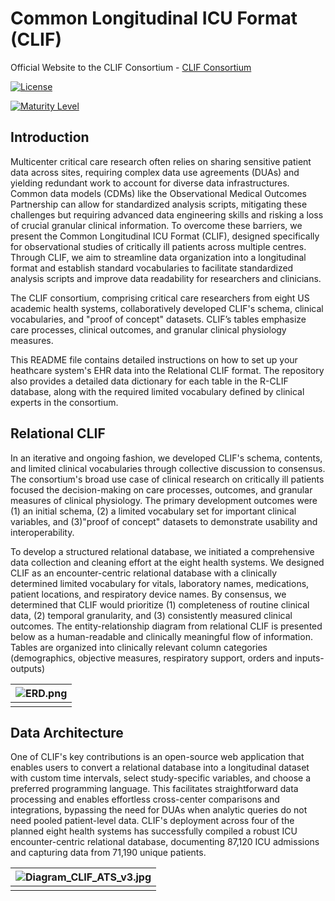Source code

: # Common Longitudinal ICU Format (CLIF)

Official Website to the CLIF Consortium - [CLIF Consortium](https://kaveric.github.io/clif-consortium/about.html)

[![License](https://img.shields.io/badge/license-Apache%202.0-blue.svg)](https://opensource.org/licenses/Apache-2.0)

[![Maturity Level](https://img.shields.io/badge/maturity-Beta-yellow)](https://github.com/08wparker/CLIF-1.0/blob/main/maturity.md)


## Introduction
Multicenter critical care research often relies on sharing sensitive patient data across sites, requiring complex data use agreements (DUAs) and yielding redundant work to account for diverse data infrastructures. Common data models (CDMs) like the Observational Medical Outcomes Partnership can allow for standardized analysis scripts, mitigating these challenges but requiring advanced data engineering skills and risking a loss of crucial granular clinical information. To overcome these barriers, we present the Common Longitudinal ICU Format (CLIF), designed specifically for observational studies of critically ill patients across multiple centres. Through CLIF, we aim to streamline data organization into a longitudinal format and establish standard vocabularies to facilitate standardized analysis scripts and improve data readability for researchers and clinicians.

The CLIF consortium, comprising critical care researchers from eight US academic health systems, collaboratively developed CLIF's schema, clinical vocabularies, and "proof of concept" datasets. CLIF’s tables emphasize care processes, clinical outcomes, and granular clinical physiology measures.

This README file contains detailed instructions on how to set up your heathcare system's EHR data into the Relational CLIF format. The repository also provides a detailed data dictionary for each table in the R-CLIF database, along with the required limited vocabulary defined by clinical experts in the consortium. 

## Relational CLIF

In an iterative and ongoing fashion, we developed CLIF's schema, contents, and limited clinical vocabularies through collective discussion to consensus. The consortium's broad use case of clinical research on critically ill patients focused the decision-making on care processes, outcomes, and granular measures of clinical physiology. The primary development outcomes were (1) an initial schema, (2) a limited vocabulary set for important clinical variables, and (3)"proof of concept" datasets to demonstrate usability and interoperability.

To develop a structured relational database, we initiated a comprehensive data collection and cleaning effort at the eight health systems. We designed CLIF as an encounter-centric relational database with a clinically determined limited vocabulary for vitals, laboratory names, medications, patient locations, and respiratory device names. By consensus, we determined that CLIF would prioritize (1) completeness of routine clinical data, (2) temporal granularity, and (3) consistently measured clinical outcomes. The entity-relationship diagram from relational CLIF is presented below as a human-readable and clinically meaningful flow of information. Tables are organized into clinically relevant column categories (demographics, objective measures, respiratory support, orders and inputs-outputs)

| ![ERD.png](/images/ERD.png) | 
|:--:| 
||


## Data Architecture 

One of CLIF's key contributions is an open-source web application that enables users to convert a relational database into a longitudinal dataset with custom time intervals, select study-specific variables, and choose a preferred programming language. This facilitates straightforward data processing and enables effortless cross-center comparisons and integrations, bypassing the need for DUAs when analytic queries do not need pooled patient-level data. CLIF's deployment across four of the planned eight health systems has successfully compiled a robust ICU encounter-centric relational database, documenting 87,120 ICU admissions and capturing data from 71,190 unique patients.

| ![Diagram_CLIF_ATS_v3.jpg](/images/Diagram_CLIF_ATS_v3.jpg) | 
|:--:| 
||



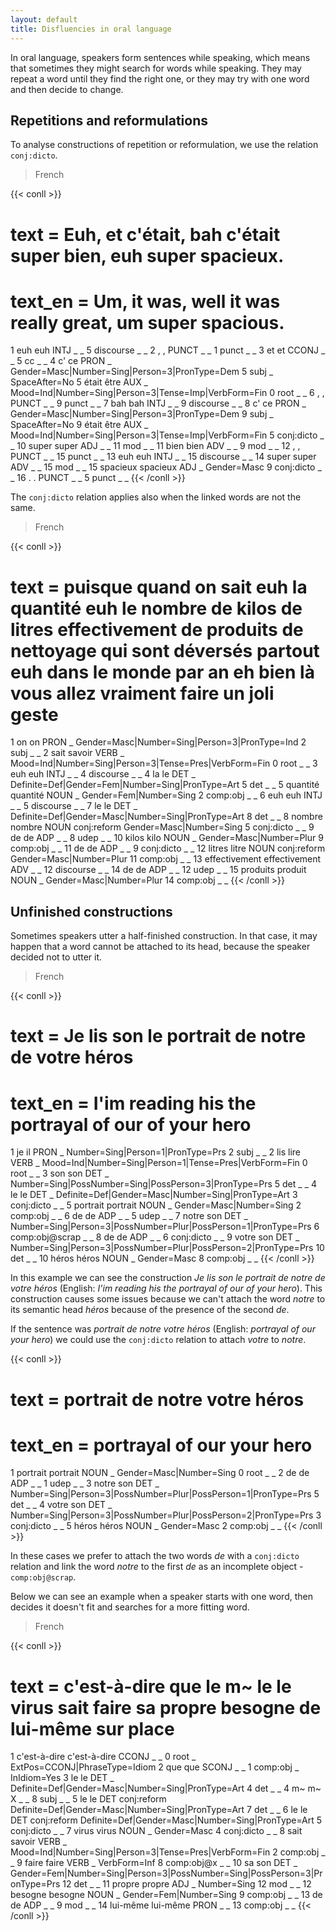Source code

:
 ```yaml
---
layout: default
title: Disfluencies in oral language
---
```


In oral language, speakers form sentences while speaking, which means that sometimes they might search for words while speaking. 
They may repeat a word until they find the right one, or they may try with one word and then decide to change.

## Repetitions and reformulations

To analyse constructions of repetition or reformulation, we use the relation `conj:dicto`.


> French

{{< conll >}}
# text = Euh, et c'était, bah c'était super bien, euh super spacieux.
# text_en = Um, it was, well it was really great, um super spacious. 
1	euh	euh	INTJ	_	_	5	discourse	_	_
2	,	,	PUNCT	_	_	1	punct	_	_
3	et	et	CCONJ	_	_	5	cc	_	_
4	c'	ce	PRON	_	Gender=Masc|Number=Sing|Person=3|PronType=Dem	5	subj	_	SpaceAfter=No
5	était	être	AUX	_	Mood=Ind|Number=Sing|Person=3|Tense=Imp|VerbForm=Fin	0	root	_	_
6	,	,	PUNCT	_	_	9	punct	_	_
7	bah	bah	INTJ	_	_	9	discourse	_	_
8	c'	ce	PRON	_	Gender=Masc|Number=Sing|Person=3|PronType=Dem	9	subj	_	SpaceAfter=No
9	était	être	AUX	_	Mood=Ind|Number=Sing|Person=3|Tense=Imp|VerbForm=Fin	5	conj:dicto	_	_
10	super	super	ADJ	_	_	11	mod	_	_
11	bien	bien	ADV	_	_	9	mod	_	_
12	,	,	PUNCT	_	_	15	punct	_	_
13	euh	euh	INTJ	_	_	15	discourse	_	_
14	super	super	ADV	_	_	15	mod	_	_
15	spacieux	spacieux	ADJ	_	Gender=Masc	9	conj:dicto	_	_
16	.	.	PUNCT	_	_	5	punct	_	_
{{< /conll >}}

The `conj:dicto` relation applies also when the linked words are not the same.

> French

{{< conll >}}
# text = puisque quand on sait euh la quantité euh le nombre de kilos de litres effectivement de produits de nettoyage qui sont déversés partout euh dans le monde par an eh bien là vous allez vraiment faire un joli geste
1	on	on	PRON	_	Gender=Masc|Number=Sing|Person=3|PronType=Ind	2	subj	_	_
2	sait	savoir	VERB	_	Mood=Ind|Number=Sing|Person=3|Tense=Pres|VerbForm=Fin	0	root	_	_
3	euh	euh	INTJ	_	_	4	discourse	_	_
4	la	le	DET	_	Definite=Def|Gender=Fem|Number=Sing|PronType=Art	5	det	_	_
5	quantité	quantité	NOUN	_	Gender=Fem|Number=Sing	2	comp:obj	_	_
6	euh	euh	INTJ	_	_	5	discourse	_	_
7	le	le	DET	_	Definite=Def|Gender=Masc|Number=Sing|PronType=Art	8	det	_	_
8	nombre	nombre	NOUN	conj:reform	Gender=Masc|Number=Sing	5	conj:dicto	_	_
9	de	de	ADP	_	_	8	udep	_	_
10	kilos	kilo	NOUN	_	Gender=Masc|Number=Plur	9	comp:obj	_	_
11	de	de	ADP	_	_	9	conj:dicto	_	_
12	litres	litre	NOUN	conj:reform	Gender=Masc|Number=Plur	11	comp:obj	_	_
13	effectivement	effectivement	ADV	_	_	12	discourse	_	_
14	de	de	ADP	_	_	12	udep	_	_
15	produits	produit	NOUN	_	Gender=Masc|Number=Plur	14	comp:obj	_	_
{{< /conll >}}

## Unfinished constructions

Sometimes speakers utter a half-finished construction. In that case, it may happen that a word cannot be attached to its head, because the speaker decided not to utter it.

> French

{{< conll >}}
# text = Je lis son le portrait de notre de votre héros
# text_en = I'im reading his the portrayal of our of your hero
1	je	il	PRON	_	Number=Sing|Person=1|PronType=Prs	2	subj	_	_
2	lis	lire	VERB	_	Mood=Ind|Number=Sing|Person=1|Tense=Pres|VerbForm=Fin	0	root	_	_
3	son	son	DET	_	Number=Sing|PossNumber=Sing|PossPerson=3|PronType=Prs	5	det	_	_
4	le	le	DET	_	Definite=Def|Gender=Masc|Number=Sing|PronType=Art	3	conj:dicto	_	_
5	portrait	portrait	NOUN	_	Gender=Masc|Number=Sing	2	comp:obj	_	_
6	de	de	ADP	_	_	5	udep	_	_
7	notre	son	DET	_	Number=Sing|Person=3|PossNumber=Plur|PossPerson=1|PronType=Prs	6	comp:obj@scrap	_	_
8	de	de	ADP	_	_	6	conj:dicto	_	_
9	votre	son	DET	_	Number=Sing|Person=3|PossNumber=Plur|PossPerson=2|PronType=Prs	10	det	_	_
10	héros	héros	NOUN	_	Gender=Masc	8	comp:obj	_	_
{{< /conll >}}

In this example we can see the construction *Je lis son le portrait de notre de votre héros* (English: *I'im reading his the portrayal of our of your hero*). This construction causes some issues because we can't attach the word *notre* to its semantic head *héros* because of the presence of the second *de*.

If the sentence was *portrait de notre votre héros* (English: *portrayal of our your hero*) we could use the `conj:dicto` relation to attach *votre* to *notre*.

{{< conll >}}
# text = portrait de notre votre héros
# text_en = portrayal of our your hero
1	portrait	portrait	NOUN	_	Gender=Masc|Number=Sing	0	root	_	_
2	de	de	ADP	_	_	1	udep	_	_
3	notre	son	DET	_	Number=Sing|Person=3|PossNumber=Plur|PossPerson=1|PronType=Prs	5	det	_	_
4	votre	son	DET	_	Number=Sing|Person=3|PossNumber=Plur|PossPerson=2|PronType=Prs	3	conj:dicto	_	_
5	héros	héros	NOUN	_	Gender=Masc	2	comp:obj	_	_
{{< /conll >}}

In these cases we prefer to attach the two words *de* with a `conj:dicto` relation and link the word *notre* to the first *de* as an incomplete object - `comp:obj@scrap`.


Below we can see an example when a speaker starts with one word, then decides it doesn't fit and searches for a more fitting word.

> French

{{< conll >}}
# text = c'est-à-dire que le m~ le le virus sait faire sa propre besogne de lui-même sur place
1	c'est-à-dire	c'est-à-dire	CCONJ	_	_	0	root	_	ExtPos=CCONJ|PhraseType=Idiom
2	que	que	SCONJ	_	_	1	comp:obj	_	InIdiom=Yes
3	le	le	DET	_	Definite=Def|Gender=Masc|Number=Sing|PronType=Art	4	det	_	_
4	m~	m~	X	_	_	8	subj	_	_
5	le	le	DET	conj:reform	Definite=Def|Gender=Masc|Number=Sing|PronType=Art	7	det	_	_
6	le	le	DET	conj:reform	Definite=Def|Gender=Masc|Number=Sing|PronType=Art	5	conj:dicto	_	_
7	virus	virus	NOUN	_	Gender=Masc	4	conj:dicto	_	_
8	sait	savoir	VERB	_	Mood=Ind|Number=Sing|Person=3|Tense=Pres|VerbForm=Fin	2	comp:obj	_	_
9	faire	faire	VERB	_	VerbForm=Inf	8	comp:obj@x	_	_
10	sa	son	DET	_	Gender=Fem|Number=Sing|Person=3|PossNumber=Sing|PossPerson=3|PronType=Prs	12	det	_	_
11	propre	propre	ADJ	_	Number=Sing	12	mod	_	_
12	besogne	besogne	NOUN	_	Gender=Fem|Number=Sing	9	comp:obj	_	_
13	de	de	ADP	_	_	9	mod	_	_
14	lui-même	lui-même	PRON	_	_	13	comp:obj	_	_
{{< /conll >}}




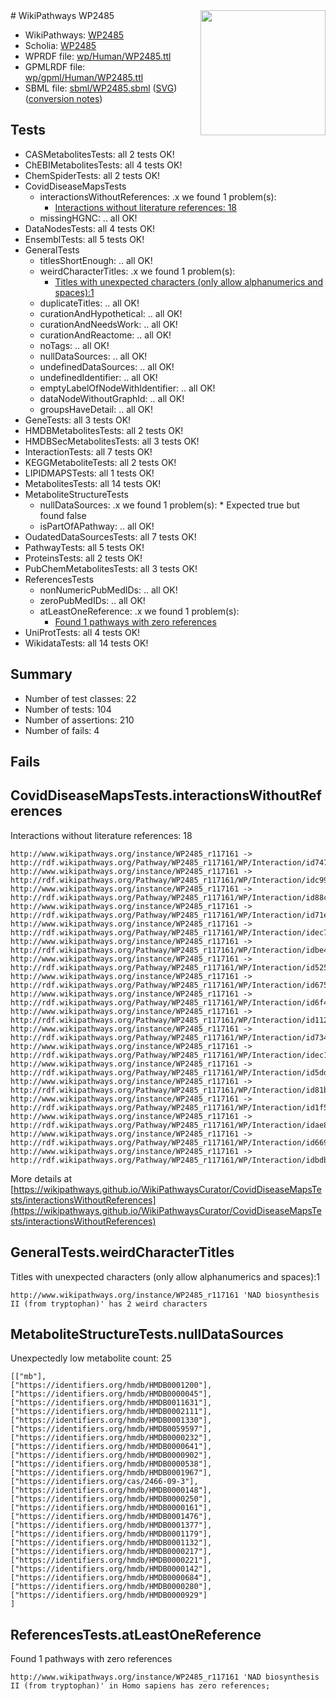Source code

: <img style="float: right; width: 200px" src="../logo.png" />
# WikiPathways WP2485

* WikiPathways: [WP2485](https://identifiers.org/wikipathways:WP2485)
* Scholia: [WP2485](https://scholia.toolforge.org/wikipathways/WP2485)
* WPRDF file: [wp/Human/WP2485.ttl](../wp/Human/WP2485.ttl)
* GPMLRDF file: [wp/gpml/Human/WP2485.ttl](../wp/gpml/Human/WP2485.ttl)
* SBML file: [sbml/WP2485.sbml](../sbml/WP2485.sbml) ([SVG](../sbml/WP2485.svg)) ([conversion notes](../sbml/WP2485.txt))

## Tests
* CASMetabolitesTests: all 2 tests OK!
* ChEBIMetabolitesTests: all 4 tests OK!
* ChemSpiderTests: all 2 tests OK!
* CovidDiseaseMapsTests
    * interactionsWithoutReferences: .x we found 1 problem(s):
        * [Interactions without literature references: 18](#9701cce9)
    * missingHGNC: .. all OK!
* DataNodesTests: all 4 tests OK!
* EnsemblTests: all 5 tests OK!
* GeneralTests
    * titlesShortEnough: .. all OK!
    * weirdCharacterTitles: .x we found 1 problem(s):
        * [Titles with unexpected characters (only allow alphanumerics and spaces):1](#fda87b3f)
    * duplicateTitles: .. all OK!
    * curationAndHypothetical: .. all OK!
    * curationAndNeedsWork: .. all OK!
    * curationAndReactome: .. all OK!
    * noTags: .. all OK!
    * nullDataSources: .. all OK!
    * undefinedDataSources: .. all OK!
    * undefinedIdentifier: .. all OK!
    * emptyLabelOfNodeWithIdentifier: .. all OK!
    * dataNodeWithoutGraphId: .. all OK!
    * groupsHaveDetail: .. all OK!
* GeneTests: all 3 tests OK!
* HMDBMetabolitesTests: all 2 tests OK!
* HMDBSecMetabolitesTests: all 3 tests OK!
* InteractionTests: all 7 tests OK!
* KEGGMetaboliteTests: all 2 tests OK!
* LIPIDMAPSTests: all 1 tests OK!
* MetabolitesTests: all 14 tests OK!
* MetaboliteStructureTests
    * nullDataSources: .x we found 1 problem(s):
            * Expected true but found false
    * isPartOfAPathway: .. all OK!
* OudatedDataSourcesTests: all 7 tests OK!
* PathwayTests: all 5 tests OK!
* ProteinsTests: all 2 tests OK!
* PubChemMetabolitesTests: all 3 tests OK!
* ReferencesTests
    * nonNumericPubMedIDs: .. all OK!
    * zeroPubMedIDs: .. all OK!
    * atLeastOneReference: .x we found 1 problem(s):
        * [Found 1 pathways with zero references](#35eb778e)
* UniProtTests: all 4 tests OK!
* WikidataTests: all 14 tests OK!


## Summary

* Number of test classes: 22
* Number of tests: 104
* Number of assertions: 210
* Number of fails: 4

## Fails

<a name="9701cce9" />

## CovidDiseaseMapsTests.interactionsWithoutReferences

Interactions without literature references: 18
```
http://www.wikipathways.org/instance/WP2485_r117161 -> http://rdf.wikipathways.org/Pathway/WP2485_r117161/WP/Interaction/id747e8b7e
http://www.wikipathways.org/instance/WP2485_r117161 -> http://rdf.wikipathways.org/Pathway/WP2485_r117161/WP/Interaction/idc99f1447
http://www.wikipathways.org/instance/WP2485_r117161 -> http://rdf.wikipathways.org/Pathway/WP2485_r117161/WP/Interaction/id88c3a2d5
http://www.wikipathways.org/instance/WP2485_r117161 -> http://rdf.wikipathways.org/Pathway/WP2485_r117161/WP/Interaction/id71ee2c34
http://www.wikipathways.org/instance/WP2485_r117161 -> http://rdf.wikipathways.org/Pathway/WP2485_r117161/WP/Interaction/idec7e3d8f
http://www.wikipathways.org/instance/WP2485_r117161 -> http://rdf.wikipathways.org/Pathway/WP2485_r117161/WP/Interaction/idbe4992c2
http://www.wikipathways.org/instance/WP2485_r117161 -> http://rdf.wikipathways.org/Pathway/WP2485_r117161/WP/Interaction/id5252de2a
http://www.wikipathways.org/instance/WP2485_r117161 -> http://rdf.wikipathways.org/Pathway/WP2485_r117161/WP/Interaction/id6750bbc9
http://www.wikipathways.org/instance/WP2485_r117161 -> http://rdf.wikipathways.org/Pathway/WP2485_r117161/WP/Interaction/id6f448e49
http://www.wikipathways.org/instance/WP2485_r117161 -> http://rdf.wikipathways.org/Pathway/WP2485_r117161/WP/Interaction/id112b8880
http://www.wikipathways.org/instance/WP2485_r117161 -> http://rdf.wikipathways.org/Pathway/WP2485_r117161/WP/Interaction/id7348fd8b
http://www.wikipathways.org/instance/WP2485_r117161 -> http://rdf.wikipathways.org/Pathway/WP2485_r117161/WP/Interaction/idec1d29db
http://www.wikipathways.org/instance/WP2485_r117161 -> http://rdf.wikipathways.org/Pathway/WP2485_r117161/WP/Interaction/id5dd6c767
http://www.wikipathways.org/instance/WP2485_r117161 -> http://rdf.wikipathways.org/Pathway/WP2485_r117161/WP/Interaction/id81bae729
http://www.wikipathways.org/instance/WP2485_r117161 -> http://rdf.wikipathways.org/Pathway/WP2485_r117161/WP/Interaction/id1f55b3d8
http://www.wikipathways.org/instance/WP2485_r117161 -> http://rdf.wikipathways.org/Pathway/WP2485_r117161/WP/Interaction/idae81822
http://www.wikipathways.org/instance/WP2485_r117161 -> http://rdf.wikipathways.org/Pathway/WP2485_r117161/WP/Interaction/id6694860d
http://www.wikipathways.org/instance/WP2485_r117161 -> http://rdf.wikipathways.org/Pathway/WP2485_r117161/WP/Interaction/idbdb09dc0
```

More details at [https://wikipathways.github.io/WikiPathwaysCurator/CovidDiseaseMapsTests/interactionsWithoutReferences](https://wikipathways.github.io/WikiPathwaysCurator/CovidDiseaseMapsTests/interactionsWithoutReferences)

<a name="fda87b3f" />

## GeneralTests.weirdCharacterTitles

Titles with unexpected characters (only allow alphanumerics and spaces):1
```
http://www.wikipathways.org/instance/WP2485_r117161 'NAD biosynthesis II (from tryptophan)' has 2 weird characters
```

<a name="919041ad" />

## MetaboliteStructureTests.nullDataSources

Unexpectedly low metabolite count: 25
```
[["mb"],
["https://identifiers.org/hmdb/HMDB0001200"],
["https://identifiers.org/hmdb/HMDB0000045"],
["https://identifiers.org/hmdb/HMDB0011631"],
["https://identifiers.org/hmdb/HMDB0002111"],
["https://identifiers.org/hmdb/HMDB0001330"],
["https://identifiers.org/hmdb/HMDB0059597"],
["https://identifiers.org/hmdb/HMDB0000232"],
["https://identifiers.org/hmdb/HMDB0000641"],
["https://identifiers.org/hmdb/HMDB0000902"],
["https://identifiers.org/hmdb/HMDB0000538"],
["https://identifiers.org/hmdb/HMDB0001967"],
["https://identifiers.org/cas/2466-09-3"],
["https://identifiers.org/hmdb/HMDB0000148"],
["https://identifiers.org/hmdb/HMDB0000250"],
["https://identifiers.org/hmdb/HMDB0000161"],
["https://identifiers.org/hmdb/HMDB0001476"],
["https://identifiers.org/hmdb/HMDB0001377"],
["https://identifiers.org/hmdb/HMDB0001179"],
["https://identifiers.org/hmdb/HMDB0001132"],
["https://identifiers.org/hmdb/HMDB0000217"],
["https://identifiers.org/hmdb/HMDB0000221"],
["https://identifiers.org/hmdb/HMDB0000142"],
["https://identifiers.org/hmdb/HMDB0000684"],
["https://identifiers.org/hmdb/HMDB0000280"],
["https://identifiers.org/hmdb/HMDB0000929"]
]
```

<a name="35eb778e" />

## ReferencesTests.atLeastOneReference

Found 1 pathways with zero references
```
http://www.wikipathways.org/instance/WP2485_r117161 'NAD biosynthesis II (from tryptophan)' in Homo sapiens has zero references; 
```

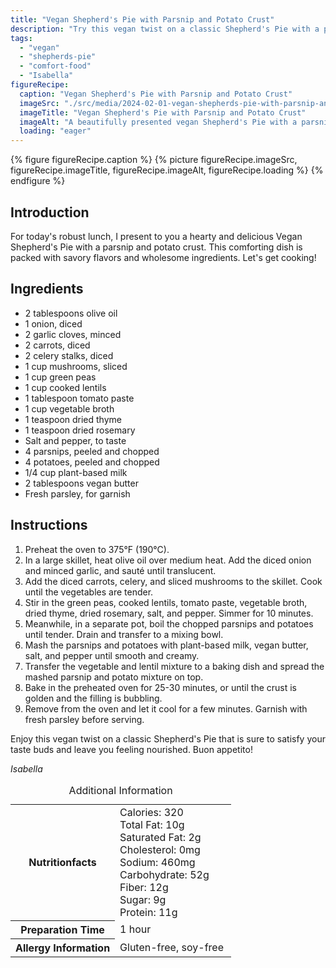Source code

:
 ```yaml
---
title: "Vegan Shepherd's Pie with Parsnip and Potato Crust"
description: "Try this vegan twist on a classic Shepherd's Pie with a parsnip and potato crust. Packed with savory flavors and wholesome ingredients, it's a hearty and delicious dish that will satisfy your cravings."
tags:
  - "vegan"
  - "shepherds-pie"
  - "comfort-food"
  - "Isabella"
figureRecipe: 
  caption: "Vegan Shepherd's Pie with Parsnip and Potato Crust"
  imageSrc: "./src/media/2024-02-01-vegan-shepherds-pie-with-parsnip-and-potato-crust-5265.png"
  imageTitle: "Vegan Shepherd's Pie with Parsnip and Potato Crust"
  imageAlt: "A beautifully presented vegan Shepherd's Pie with a parsnip and potato crust, set on a rustic wooden table in a warm and inviting ambiance. The dish is perfectly portioned and exudes comforting aromas, offering a wholesome and satisfying vegan interpretation of a traditional favorite."
  loading: "eager"
---
```


{% figure figureRecipe.caption %}
{% picture figureRecipe.imageSrc, figureRecipe.imageTitle, figureRecipe.imageAlt, figureRecipe.loading %}
{% endfigure %}

## Introduction

For today's robust lunch, I present to you a hearty and delicious Vegan Shepherd's Pie with a parsnip and potato crust. This comforting dish is packed with savory flavors and wholesome ingredients. Let's get cooking!

## Ingredients

- 2 tablespoons olive oil
- 1 onion, diced
- 2 garlic cloves, minced
- 2 carrots, diced
- 2 celery stalks, diced
- 1 cup mushrooms, sliced
- 1 cup green peas
- 1 cup cooked lentils
- 1 tablespoon tomato paste
- 1 cup vegetable broth
- 1 teaspoon dried thyme
- 1 teaspoon dried rosemary
- Salt and pepper, to taste
- 4 parsnips, peeled and chopped
- 4 potatoes, peeled and chopped
- 1/4 cup plant-based milk
- 2 tablespoons vegan butter
- Fresh parsley, for garnish

## Instructions

1. Preheat the oven to 375°F (190°C).
2. In a large skillet, heat olive oil over medium heat. Add the diced onion and minced garlic, and sauté until translucent.
3. Add the diced carrots, celery, and sliced mushrooms to the skillet. Cook until the vegetables are tender.
4. Stir in the green peas, cooked lentils, tomato paste, vegetable broth, dried thyme, dried rosemary, salt, and pepper. Simmer for 10 minutes.
5. Meanwhile, in a separate pot, boil the chopped parsnips and potatoes until tender. Drain and transfer to a mixing bowl.
6. Mash the parsnips and potatoes with plant-based milk, vegan butter, salt, and pepper until smooth and creamy.
7. Transfer the vegetable and lentil mixture to a baking dish and spread the mashed parsnip and potato mixture on top.
8. Bake in the preheated oven for 25-30 minutes, or until the crust is golden and the filling is bubbling.
9. Remove from the oven and let it cool for a few minutes. Garnish with fresh parsley before serving.


Enjoy this vegan twist on a classic Shepherd's Pie that is sure to satisfy your taste buds and leave you feeling nourished. Buon appetito!

*Isabella*

<table><caption class='sr-only'>Additional Information</caption><tr><th>Nutritionfacts</th><td>Calories: 320<br />
Total Fat: 10g<br />
Saturated Fat: 2g<br />
Cholesterol: 0mg<br />
Sodium: 460mg<br />
Carbohydrate: 52g<br />
Fiber: 12g<br />
Sugar: 9g<br />
Protein: 11g&nbsp;</td></tr><tr><th>Preparation Time</th><td>1 hour&nbsp;</td></tr><tr><th>Allergy Information</th><td>Gluten-free, soy-free&nbsp;</td></tr></table>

......

▸ **Task directions**
Among the lines above, show every one that contains the string "sait".

▸ **Result of this exercise**
# text = puisque quand on sait euh la quantité euh le nombre de kilos de litres effectivement de produits de nettoyage qui sont déversés partout euh dans le monde par an eh bien là vous allez vraiment faire un joli geste
2	sait	savoir	VERB	_	Mood=Ind|Number=Sing|Person=3|Tense=Pres|VerbForm=Fin	0	root	_	_
# text = c'est-à-dire que le m~ le le virus sait faire sa propre besogne de lui-même sur place
8	sait	savoir	VERB	_	Mood=Ind|Number=Sing|Person=3|Tense=Pres|VerbForm=Fin	2	comp:obj	_	_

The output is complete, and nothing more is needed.